→ Vorgegebener Text:
******
# [gelöst] Festplatte verschwunden

## uhai

Hallo zusammen,

wir hatten gestern hier einen Stromausfall. Leider war meine Kiste an.... jetzt fehlt mir eines miener 3 Laufwerke, dumemrweise das mit den Homeverzyeichnissen. Also bootet die Kiste nicht mehr. fdisk, gpartet oder testdisk yeigen das Laufwerk gar nicht mehr an....

Kann ich die Festplatte irgendwie testen oder auf andere Weise ansprechen? Ich habe nat[rlich keine aktuelle Sicherung....

uhaiLast edited by uhai on Fri Apr 14, 2017 2:22 pm; edited 1 time in total

----------

## LuxJux

Sowas kenne ich vom DVD. Plötzlich wird es beim Neustart vom Bios nicht mehr erkannt.
******
→ Zeilen:

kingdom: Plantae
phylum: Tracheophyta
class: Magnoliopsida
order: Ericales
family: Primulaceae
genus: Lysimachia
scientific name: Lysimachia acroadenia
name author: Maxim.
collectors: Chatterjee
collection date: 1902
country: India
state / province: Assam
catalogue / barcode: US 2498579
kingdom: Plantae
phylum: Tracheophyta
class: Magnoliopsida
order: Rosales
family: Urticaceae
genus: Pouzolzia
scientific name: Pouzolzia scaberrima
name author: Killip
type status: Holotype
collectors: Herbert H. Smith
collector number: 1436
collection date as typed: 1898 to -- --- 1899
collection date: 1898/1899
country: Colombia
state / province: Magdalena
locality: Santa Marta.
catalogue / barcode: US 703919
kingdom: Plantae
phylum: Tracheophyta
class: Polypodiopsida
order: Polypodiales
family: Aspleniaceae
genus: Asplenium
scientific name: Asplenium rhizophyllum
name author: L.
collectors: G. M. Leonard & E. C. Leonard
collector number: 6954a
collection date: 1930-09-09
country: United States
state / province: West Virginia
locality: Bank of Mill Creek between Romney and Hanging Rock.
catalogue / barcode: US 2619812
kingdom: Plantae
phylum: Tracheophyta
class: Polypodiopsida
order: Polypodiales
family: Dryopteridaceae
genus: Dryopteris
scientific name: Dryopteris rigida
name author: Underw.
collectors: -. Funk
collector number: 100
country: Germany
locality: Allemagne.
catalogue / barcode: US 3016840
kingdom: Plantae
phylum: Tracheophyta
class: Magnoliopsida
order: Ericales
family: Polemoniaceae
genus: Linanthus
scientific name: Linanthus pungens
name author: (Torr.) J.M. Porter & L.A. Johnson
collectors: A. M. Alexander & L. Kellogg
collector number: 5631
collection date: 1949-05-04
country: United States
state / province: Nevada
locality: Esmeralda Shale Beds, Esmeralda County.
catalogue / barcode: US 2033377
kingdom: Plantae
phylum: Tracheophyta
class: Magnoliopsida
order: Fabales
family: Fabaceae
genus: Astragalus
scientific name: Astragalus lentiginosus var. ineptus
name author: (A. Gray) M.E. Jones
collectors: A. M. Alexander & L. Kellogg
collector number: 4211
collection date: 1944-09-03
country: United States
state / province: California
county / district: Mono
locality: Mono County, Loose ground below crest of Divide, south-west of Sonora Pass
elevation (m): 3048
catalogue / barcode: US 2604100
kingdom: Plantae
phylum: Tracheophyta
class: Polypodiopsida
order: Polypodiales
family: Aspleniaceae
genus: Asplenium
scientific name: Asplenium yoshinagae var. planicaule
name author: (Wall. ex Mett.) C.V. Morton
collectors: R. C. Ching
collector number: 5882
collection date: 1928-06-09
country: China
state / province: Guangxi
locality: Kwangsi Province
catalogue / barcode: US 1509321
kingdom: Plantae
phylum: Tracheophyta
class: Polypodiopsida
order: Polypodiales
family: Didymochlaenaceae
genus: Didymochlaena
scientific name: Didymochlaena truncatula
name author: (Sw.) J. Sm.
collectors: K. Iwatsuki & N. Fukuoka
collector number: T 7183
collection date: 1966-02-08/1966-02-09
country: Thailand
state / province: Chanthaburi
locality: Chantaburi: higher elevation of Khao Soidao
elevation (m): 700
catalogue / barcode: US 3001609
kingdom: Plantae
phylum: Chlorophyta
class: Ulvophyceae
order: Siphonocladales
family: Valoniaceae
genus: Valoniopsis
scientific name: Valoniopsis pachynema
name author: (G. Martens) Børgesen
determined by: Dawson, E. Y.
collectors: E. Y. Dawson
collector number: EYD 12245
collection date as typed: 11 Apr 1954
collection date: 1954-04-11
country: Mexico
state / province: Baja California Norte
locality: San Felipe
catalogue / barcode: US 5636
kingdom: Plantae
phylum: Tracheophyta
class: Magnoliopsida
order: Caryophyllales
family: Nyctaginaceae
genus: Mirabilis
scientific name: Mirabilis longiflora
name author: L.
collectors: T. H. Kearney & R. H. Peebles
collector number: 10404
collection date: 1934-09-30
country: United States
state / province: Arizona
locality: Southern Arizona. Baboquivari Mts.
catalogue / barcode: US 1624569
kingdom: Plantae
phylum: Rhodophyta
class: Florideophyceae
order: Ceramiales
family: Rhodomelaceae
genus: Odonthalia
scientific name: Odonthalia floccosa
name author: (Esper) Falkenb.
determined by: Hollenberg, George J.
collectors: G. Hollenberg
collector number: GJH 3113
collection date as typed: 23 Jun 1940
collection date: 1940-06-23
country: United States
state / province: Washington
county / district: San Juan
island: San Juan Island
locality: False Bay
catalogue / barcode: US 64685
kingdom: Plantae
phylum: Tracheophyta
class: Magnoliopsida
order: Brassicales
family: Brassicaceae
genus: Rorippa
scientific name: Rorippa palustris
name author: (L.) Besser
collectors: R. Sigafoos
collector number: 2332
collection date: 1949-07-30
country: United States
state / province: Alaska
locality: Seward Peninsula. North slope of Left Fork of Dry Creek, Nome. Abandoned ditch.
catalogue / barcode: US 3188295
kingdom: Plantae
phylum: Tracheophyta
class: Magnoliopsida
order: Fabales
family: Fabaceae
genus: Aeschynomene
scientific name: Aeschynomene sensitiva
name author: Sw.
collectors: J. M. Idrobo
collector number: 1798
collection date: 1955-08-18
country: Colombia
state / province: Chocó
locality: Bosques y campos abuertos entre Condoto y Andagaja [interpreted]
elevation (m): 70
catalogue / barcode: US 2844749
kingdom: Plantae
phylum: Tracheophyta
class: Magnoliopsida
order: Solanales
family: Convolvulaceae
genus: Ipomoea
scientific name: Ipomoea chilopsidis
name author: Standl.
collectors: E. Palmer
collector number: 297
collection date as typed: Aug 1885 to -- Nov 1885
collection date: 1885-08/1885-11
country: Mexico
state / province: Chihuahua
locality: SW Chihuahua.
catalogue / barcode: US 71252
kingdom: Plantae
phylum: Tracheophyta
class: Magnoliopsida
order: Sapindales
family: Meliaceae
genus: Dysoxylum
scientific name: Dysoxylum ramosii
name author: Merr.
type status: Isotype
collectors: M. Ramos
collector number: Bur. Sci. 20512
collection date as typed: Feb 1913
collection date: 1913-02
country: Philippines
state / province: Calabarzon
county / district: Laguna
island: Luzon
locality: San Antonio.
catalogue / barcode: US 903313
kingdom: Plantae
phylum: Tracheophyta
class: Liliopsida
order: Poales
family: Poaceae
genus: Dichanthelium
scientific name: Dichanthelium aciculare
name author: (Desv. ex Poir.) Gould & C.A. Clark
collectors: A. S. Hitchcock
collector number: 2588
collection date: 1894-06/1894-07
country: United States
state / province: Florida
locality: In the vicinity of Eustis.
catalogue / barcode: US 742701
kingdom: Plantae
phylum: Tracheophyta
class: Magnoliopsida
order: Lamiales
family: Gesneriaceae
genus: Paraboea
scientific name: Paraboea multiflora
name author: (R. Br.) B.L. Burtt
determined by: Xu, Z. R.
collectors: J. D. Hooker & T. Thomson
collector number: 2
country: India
******
→ Aufgaben:
(1) Übertrage diesen Satz aus dem Text zur verschwundenen Festplatte ins Englische: „Kann ich die Festplatte irgendwie testen oder auf andere Weise ansprechen?“
(2) Setze den Text zur verschwundenen Festplatte nach seinem letzten Satz fort.
Die Zeilen haben mit dem Text zur verschwundenen Festplatte nichts zu tun.

→ Ergebnisse:
(1) Can I test the hard drive somehow or access it in some other way?

(2)
Anderen SATA Port benutzt. Jetzt ist es wieder da.

----------

## uhai

@LuxJux:

Hast anscheinend recht. Ich habe das Laufwerk ausgebaut und über einen USB-Adapter angeschlossen. Da ist der Zugriff möglich und funktioniert soweit auch. Jetzt erstmal die dAten sichern.....

Die Platte will ich erstmal in Ruhe prüfen, bevor die wieder einsetze...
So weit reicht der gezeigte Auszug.